### Provided passage:
※ ※ ※

There's a seismic shift underway that has considerable implications not only for traditional media, but also increasingly for traditional verticals as advertisers try to communicate better, quicker and more effectively with end users.
Online promotions are beginning to significantly pull ad dollars from online advertising. A recent study by Borrell Associates, a Williamsburg, Va.-based market research firm, uncovered three major trends:
- Spending on online display ads (web page banners, pop-ups, etc.) have been flat the past two years and are expected to top out at $12.6 billion in 2008, then decline more than 50 percent by 2012.
- Paid search advertising will peak at $16.9 billion by 2009 and start declining.
- Online promotions generated about $8 billion in 2007. This category will nearly triple by 2013 to $22.8 billion, exceeding all other online advertising categories, including paid search, banners, email and online audio/video advertising.
"The allure of creating one's own advertising channel is attracting more and more spending, much of which comes directly out of budgets once earmarked for traditional advertising," says Gordon Borrell, the firm's founder/CEO.
Online promotions: a gamble or common sense strategy?
Online promotions can encompass many elements -- contests, giveaways, coupons, sales of half-price gift certificates and more. Bruce Hollander, executive vice president of Melville, NY-based Don Jagoda Associates, an independent promotion marketing agency, says promotions are less of a gamble and easier to control than advertising because of a number of key factors: fast results that can be evaluated; a format based on specific objectives; you can adjust the mechanics if the promotion is not receiving the level of expected involvement; and since "everybody wants something for nothing, you're guaranteed the ability to create a database of names."
Andrew Frank, research vice president, cover advertising and marketing, for market research firm Gartner, Inc. adds: "It's much easier to measure and compute ROI on direct response -- which seeks to drive sales and conversions -- than advertising, which is focused on softer, more indirect goals of branding and demand generation."

※ ※ ※

### Exercise task:
Please copy from the article on online promotions above, word for word, the part that opens with the words containing "- Paid search" and closes with "common sense strategy?".

※ ※ ※

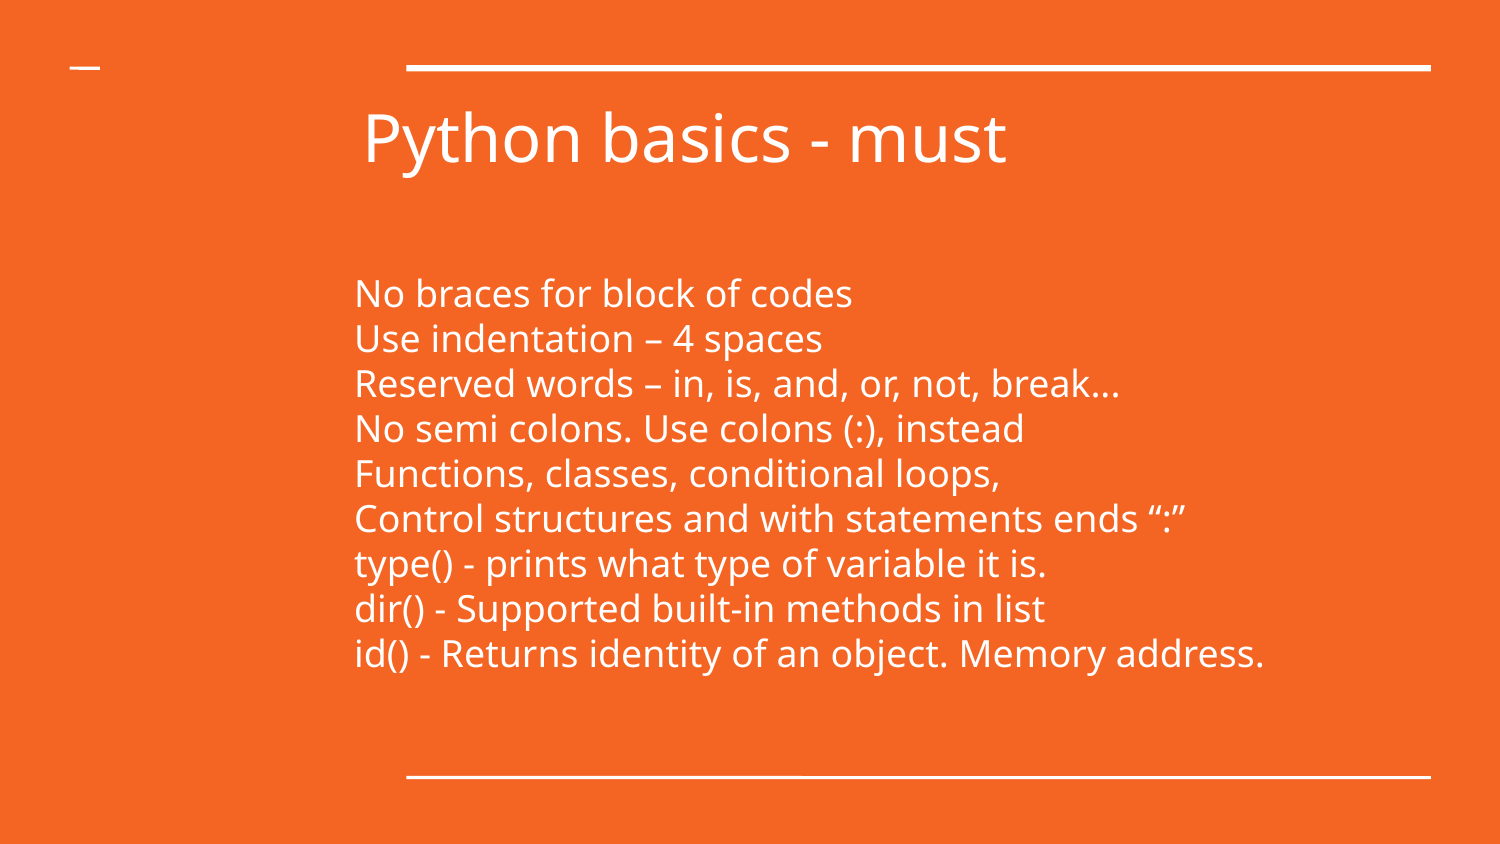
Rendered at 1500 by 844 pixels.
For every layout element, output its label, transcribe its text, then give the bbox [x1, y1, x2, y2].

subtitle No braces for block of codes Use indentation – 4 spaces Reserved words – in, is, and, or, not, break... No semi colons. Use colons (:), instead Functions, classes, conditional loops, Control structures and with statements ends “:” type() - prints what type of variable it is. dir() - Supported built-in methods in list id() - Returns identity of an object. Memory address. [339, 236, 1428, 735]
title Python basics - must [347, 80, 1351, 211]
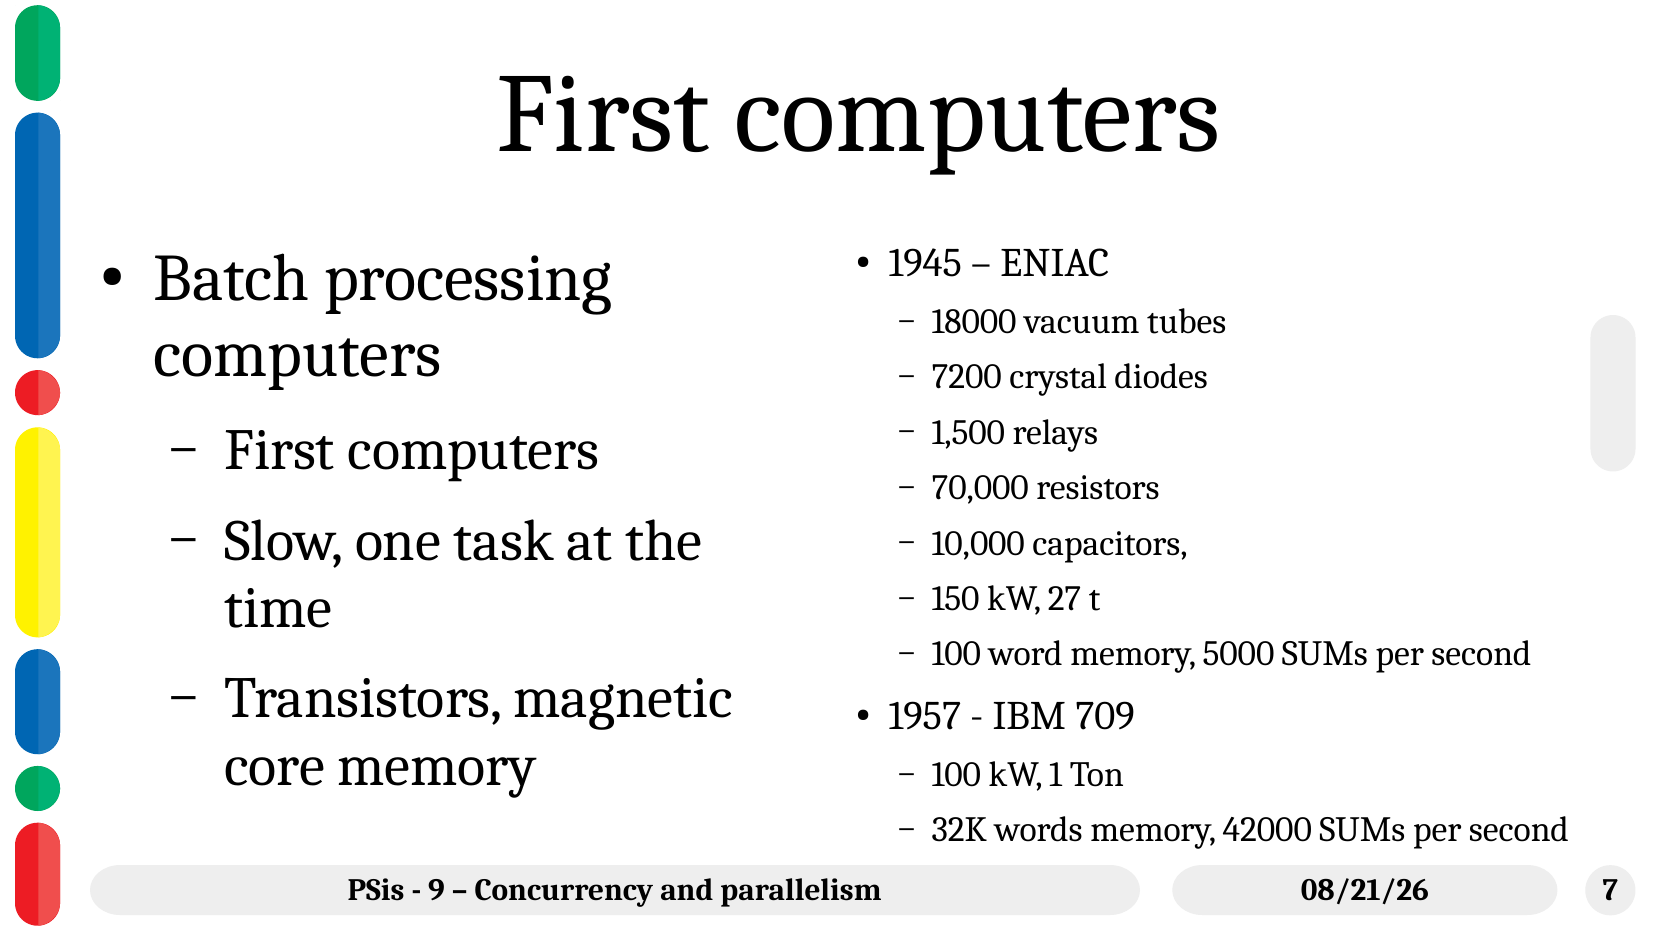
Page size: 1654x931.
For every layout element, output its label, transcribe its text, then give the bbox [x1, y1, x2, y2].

※ ※ ※

### Solution to this exercise:
- Paid search advertising will peak at $16.9 billion by 2009 and start declining.
- Online promotions generated about $8 billion in 2007. This category will nearly triple by 2013 to $22.8 billion, exceeding all other online advertising categories, including paid search, banners, email and online audio/video advertising.
"The allure of creating one's own advertising channel is attracting more and more spending, much of which comes directly out of budgets once earmarked for traditional advertising," says Gordon Borrell, the firm's founder/CEO.
Online promotions: a gamble or common sense strategy?